Acute cardiac syndrome (ACS) includes various forms of acute myocardial infarction ("heart attacks") and is a major medical emergency. Cardiogenic shock (CS) is one of the most serious complications and leading causes of mortality among patients hospitalized with ACS. Both conditions require immediate treatment and invasive cardiac care.
‘The study finds that admissions to a tertiary care center that can provide invasive care is independently associated with improved survival.’
The optimal management of patients with ACS usually requires access to invasive coronary diagnostic and intervention such as percutaneous coronary interventions (PCI) to open up blocked arteries.
The only institution capable of providing invasive cardiac catheterization for PCI and coronary artery bypass surgery in Nova Scotia is the Queen Elizabeth II Health Sciences Center (QEII-HSC) in Halifax. This study evaluated whether the distances involved in getting patients to QEII-HSC affect survival rates
'While PCI is often considered the preferred mode of reperfusion if performed by an experienced team in a timely fashion, it may not always be possible," explained lead investigator Jean-François Légaré, MD, FRCSC, Head of Cardiac Surgery at the New Brunswick Heart Center, Saint John, NB, Canada. "This is particularly true in Nova Scotia where a large proportion of the population lives in rural communities that are several hours from the single cardiac catheterization laboratory located centrally in Halifax. Furthermore, this is compounded by logistic challenges in arranging ambulance services (air versus ground), lack of onsite physician coverage, and limited resources."

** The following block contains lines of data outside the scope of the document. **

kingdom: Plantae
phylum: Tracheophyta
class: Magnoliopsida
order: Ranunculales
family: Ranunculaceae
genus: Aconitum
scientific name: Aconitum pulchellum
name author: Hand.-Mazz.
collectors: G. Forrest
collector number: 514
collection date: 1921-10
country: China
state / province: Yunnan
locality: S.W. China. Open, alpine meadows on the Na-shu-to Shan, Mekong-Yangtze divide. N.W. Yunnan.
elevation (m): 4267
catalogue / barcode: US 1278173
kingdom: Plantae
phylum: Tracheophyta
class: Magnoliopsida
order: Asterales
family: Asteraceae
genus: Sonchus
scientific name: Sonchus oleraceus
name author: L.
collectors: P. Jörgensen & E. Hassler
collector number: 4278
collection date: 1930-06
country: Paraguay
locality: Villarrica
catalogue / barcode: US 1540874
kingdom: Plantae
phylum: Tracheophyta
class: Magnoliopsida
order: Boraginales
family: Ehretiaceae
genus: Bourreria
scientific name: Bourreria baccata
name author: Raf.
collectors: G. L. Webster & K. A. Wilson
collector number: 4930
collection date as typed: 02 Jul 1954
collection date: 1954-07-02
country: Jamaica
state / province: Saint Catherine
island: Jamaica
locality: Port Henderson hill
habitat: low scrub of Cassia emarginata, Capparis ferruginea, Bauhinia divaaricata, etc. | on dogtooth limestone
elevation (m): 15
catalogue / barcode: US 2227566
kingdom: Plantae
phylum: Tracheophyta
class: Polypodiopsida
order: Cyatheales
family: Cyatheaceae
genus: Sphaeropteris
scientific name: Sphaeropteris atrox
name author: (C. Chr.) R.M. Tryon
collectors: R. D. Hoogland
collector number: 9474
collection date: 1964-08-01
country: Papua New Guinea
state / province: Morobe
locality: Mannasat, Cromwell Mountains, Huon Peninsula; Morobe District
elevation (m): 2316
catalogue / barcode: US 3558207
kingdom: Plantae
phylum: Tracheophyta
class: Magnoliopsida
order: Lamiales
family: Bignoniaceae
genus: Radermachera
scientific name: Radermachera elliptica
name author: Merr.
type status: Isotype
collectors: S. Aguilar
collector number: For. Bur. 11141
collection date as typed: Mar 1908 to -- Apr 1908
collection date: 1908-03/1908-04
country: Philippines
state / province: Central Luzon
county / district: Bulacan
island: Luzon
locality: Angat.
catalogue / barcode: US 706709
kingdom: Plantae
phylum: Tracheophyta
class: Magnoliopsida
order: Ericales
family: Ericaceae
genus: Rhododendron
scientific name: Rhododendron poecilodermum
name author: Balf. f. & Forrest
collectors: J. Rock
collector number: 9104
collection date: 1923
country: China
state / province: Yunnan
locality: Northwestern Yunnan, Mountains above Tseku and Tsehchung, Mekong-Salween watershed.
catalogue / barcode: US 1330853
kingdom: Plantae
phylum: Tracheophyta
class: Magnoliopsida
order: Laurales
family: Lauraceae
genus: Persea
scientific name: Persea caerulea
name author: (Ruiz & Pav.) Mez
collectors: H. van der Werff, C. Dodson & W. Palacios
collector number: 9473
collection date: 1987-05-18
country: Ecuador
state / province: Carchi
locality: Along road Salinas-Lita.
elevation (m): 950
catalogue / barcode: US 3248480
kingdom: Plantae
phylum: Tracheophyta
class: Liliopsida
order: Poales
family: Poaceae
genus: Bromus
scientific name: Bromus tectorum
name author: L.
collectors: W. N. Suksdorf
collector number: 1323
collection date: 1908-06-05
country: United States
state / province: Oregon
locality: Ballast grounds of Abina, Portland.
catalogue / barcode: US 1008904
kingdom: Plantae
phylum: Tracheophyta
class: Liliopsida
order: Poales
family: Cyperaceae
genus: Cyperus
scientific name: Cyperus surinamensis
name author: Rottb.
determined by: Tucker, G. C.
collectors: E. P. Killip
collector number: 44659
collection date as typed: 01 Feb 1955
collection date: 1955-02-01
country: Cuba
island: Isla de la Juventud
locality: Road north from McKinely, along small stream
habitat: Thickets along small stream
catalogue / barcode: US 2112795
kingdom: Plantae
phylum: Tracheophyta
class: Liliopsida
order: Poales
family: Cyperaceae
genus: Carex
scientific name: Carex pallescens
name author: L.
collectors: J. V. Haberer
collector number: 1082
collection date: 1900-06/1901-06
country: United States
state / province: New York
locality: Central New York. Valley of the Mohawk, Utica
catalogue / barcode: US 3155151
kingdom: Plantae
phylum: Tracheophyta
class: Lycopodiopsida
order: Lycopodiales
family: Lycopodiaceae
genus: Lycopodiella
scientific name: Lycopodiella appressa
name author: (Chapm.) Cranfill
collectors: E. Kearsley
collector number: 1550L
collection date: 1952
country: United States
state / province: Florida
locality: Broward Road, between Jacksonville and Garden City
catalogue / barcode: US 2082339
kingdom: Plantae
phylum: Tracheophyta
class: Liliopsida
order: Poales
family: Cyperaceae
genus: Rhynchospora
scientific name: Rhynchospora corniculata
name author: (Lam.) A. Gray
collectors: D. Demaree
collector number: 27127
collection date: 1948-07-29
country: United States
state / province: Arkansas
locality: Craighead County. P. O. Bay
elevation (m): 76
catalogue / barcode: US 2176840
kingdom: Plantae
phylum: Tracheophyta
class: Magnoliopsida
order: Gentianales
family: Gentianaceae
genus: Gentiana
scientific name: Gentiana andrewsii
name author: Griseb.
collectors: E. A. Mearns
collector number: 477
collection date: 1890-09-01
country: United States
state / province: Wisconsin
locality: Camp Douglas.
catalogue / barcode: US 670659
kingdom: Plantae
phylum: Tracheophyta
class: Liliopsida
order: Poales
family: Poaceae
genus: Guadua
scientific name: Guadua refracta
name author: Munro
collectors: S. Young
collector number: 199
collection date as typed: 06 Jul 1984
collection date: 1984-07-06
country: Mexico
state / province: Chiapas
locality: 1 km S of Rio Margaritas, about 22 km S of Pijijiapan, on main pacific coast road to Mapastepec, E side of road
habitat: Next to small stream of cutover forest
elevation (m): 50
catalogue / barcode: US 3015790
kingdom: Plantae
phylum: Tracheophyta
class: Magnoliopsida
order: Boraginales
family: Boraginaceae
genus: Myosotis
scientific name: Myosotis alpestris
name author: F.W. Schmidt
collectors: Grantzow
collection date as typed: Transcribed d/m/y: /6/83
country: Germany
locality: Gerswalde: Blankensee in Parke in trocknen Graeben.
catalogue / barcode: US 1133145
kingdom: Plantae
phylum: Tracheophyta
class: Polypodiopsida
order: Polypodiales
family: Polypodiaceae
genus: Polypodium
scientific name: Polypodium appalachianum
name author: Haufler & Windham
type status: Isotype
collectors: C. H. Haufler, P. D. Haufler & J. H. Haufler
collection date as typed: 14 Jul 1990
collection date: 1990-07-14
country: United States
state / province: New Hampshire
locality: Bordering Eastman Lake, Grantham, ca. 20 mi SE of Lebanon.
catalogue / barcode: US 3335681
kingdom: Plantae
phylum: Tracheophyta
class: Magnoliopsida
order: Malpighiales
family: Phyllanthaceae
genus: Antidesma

Using data from the clinical database of Cardiovascular Health Nova Scotia, 418 consecutive patients diagnosed with ACS and CS and admitted to hospital in 2009-2013 were included. Of these, 309 (73.9 percent) were close to or directly admitted to QEII-HSC and were classified as having direct access to invasive care. Of the 109 patients in other parts of the province, 64.2 percent were transferred to QEII-HSC. The mortality rate among the 309 patients with direct access to invasive care was significantly lower than the 109 patients who did not have access (41.7 percent vs. 83.5 percent, p <0.0001). Unadjusted mortality was lowest among patients undergoing primary percutaneous coronary intervention (33.1 percent). After adjustment for clinical differences, direct access to cardiac catheterization remained an independent predictor of survival.
When comparing patients presenting with ACS + CS relative to the population in each of the nine separate District Health Authorities (DHA) in Nova Scotia, investigators identified regions with a greater than four-fold difference from the highest to lowest incidence, with the DHAs at the geographic extremes from Halifax having the highest incidence (see maps in Figure). They also determined that the percentage of cases resulting in transfer to QEII-HSC from each DHA ranged from about 47 percent (DHA 2) to about 87 percent (DHA 9, including QEII-HSC). This almost two-fold difference in transfer rates was congruent with the areas of highest incidence.
The investigators note that during the five-year study period, the incidence of ACS complicated by CS was 2.9 percent, which is lower than the 6.3 percent previously found in Nova Scotia, and which follows a global trend of decreasing incidence of CS. They also found that the overall mortality rate for ACS + CS patients decreased to 52.6 percent versus the previously reported 60.1 percent. Nevertheless, the marked disparities across the Province point to areas for improvement.
According to Dr. Légaré, "Our study suggests that patients living furthest from the only cardiac catheterization center in the Province have the highest rates of ACS + CS and lowest access to invasive care. Given that access to invasive care appears to provide the best chance of survival
, continued public health efforts to increase access and gaining a better understanding of barriers to care are needed."